The rebel alliance has always been tenuous. During his decadeslong tenure as Yemen's president, before he was ousted in 2011, Saleh fought rebellions by the Houthis, which led to enduring bad blood between the two sides of the rebel alliance. But when the Houthis took advantage of Yemen's fractured political landscape in late 2014 to advance on Sanaa, Saleh loyalists wanted to use the Houthis' hard power to help them retain political relevance. Holding the capital has helped them prove they are forces to contend with. The Houthis, in turn, benefited from their alliance with Saleh because he brought to the alliance the Republican Guard and heavy weaponry, including artillery and missiles. It always has been more likely that the GCC would consider GPC loyalists as potential political allies rather than Houthi forces, whom Saudi Arabia views as a direct vector of Iranian influence.

This week has been a particularly bloody one between forces loyal to the different rebel leaders. On Dec. 28, Houthi forces clashed with GPC-affiliated fighters for control over a mosque, a GPC political headquarters and Saleh family residences. Skirmishes continued to spark throughout the week. As of Dec. 2, at least 40 fighters have been killed as Saleh forces battled Houthi forces for control of key Sanaa territory. Saleh's forces reportedly have claimed from Houthi control the Saudi Arabian, United Arab Emirates and Sudan embassies, the Saleh presidential compound, the Ministry of Defense and national security-affiliated buildings, and the Central Bank and Ministry of Finance. The swift reclamation of key infrastructure puts Saleh forces on higher ground vis-a-vis their Houthi counterparts in the city.

In the past when clashes have broken out between Saleh and Houthi supporters, their leadership has stepped in to try to quell the violence. In August, for instance, leaders on each side pushed talks to mediate violent clashes between the allied rebel forces and volleys back and forth between GPC and Houthi-affiliated media stations. Today, however, Houthi leadership has accused Saleh of moving to initiate a coup, and Saleh has publicly reached out to the GCC coalition. Earlier in the week, Saleh-affiliated media distanced itself from Houthi media, which was celebrating its latest missile launch toward Saudi Arabia. The divergent media reports and the rhetoric from the leadership indicate the rebel alliance has reached a certain point of no return.

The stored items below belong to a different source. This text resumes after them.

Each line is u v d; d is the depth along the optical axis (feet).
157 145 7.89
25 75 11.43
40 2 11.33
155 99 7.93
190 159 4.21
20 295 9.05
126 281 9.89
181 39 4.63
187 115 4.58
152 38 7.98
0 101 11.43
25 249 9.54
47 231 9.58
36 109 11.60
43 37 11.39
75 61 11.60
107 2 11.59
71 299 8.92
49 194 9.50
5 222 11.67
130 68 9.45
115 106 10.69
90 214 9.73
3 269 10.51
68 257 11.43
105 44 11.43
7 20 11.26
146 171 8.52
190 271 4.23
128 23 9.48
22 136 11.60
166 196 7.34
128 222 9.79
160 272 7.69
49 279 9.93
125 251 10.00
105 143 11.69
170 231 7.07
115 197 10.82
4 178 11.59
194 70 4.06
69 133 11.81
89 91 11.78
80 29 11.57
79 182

Saleh is positioning himself and his GPC loyalists for an optimal position in political negotiations, and it appears he is so far successful.

It is unlikely that Saleh would make a statement about being willing to work with the coalition without having discussed the possibility with Saudi Arabia beforehand, either directly or indirectly. Although the GCC-backed and internationally recognized president of Yemen, Abd Rabboh Mansour Hadi, has yet to comment, a notable statement from Riyadh-installed Yemeni Vice President Ali Mohsen al-Ahmar approving of Saleh's statement helps underline Saudi acquiescence. Saleh is positioning himself and his GPC loyalists for an optimal position in political negotiations, and it appears he is so far successful. This could nudge stagnant political negotiations forward and tilt the war further in the GCC-led coalition's favor.

For the war, the breakup of the Houthi-Saleh alliance will be detrimental to the Houthis' capabilities to continue fighting. Without Saleh and his fighters, the Houthis will struggle to hold the line against the GCC-led forces. They likely will begin to lose key positions in central Yemen and will be gradually driven northward, to their core highland territory. If Saleh's forces were to outright join forces with the GCC-led coalition, this process would only accelerate.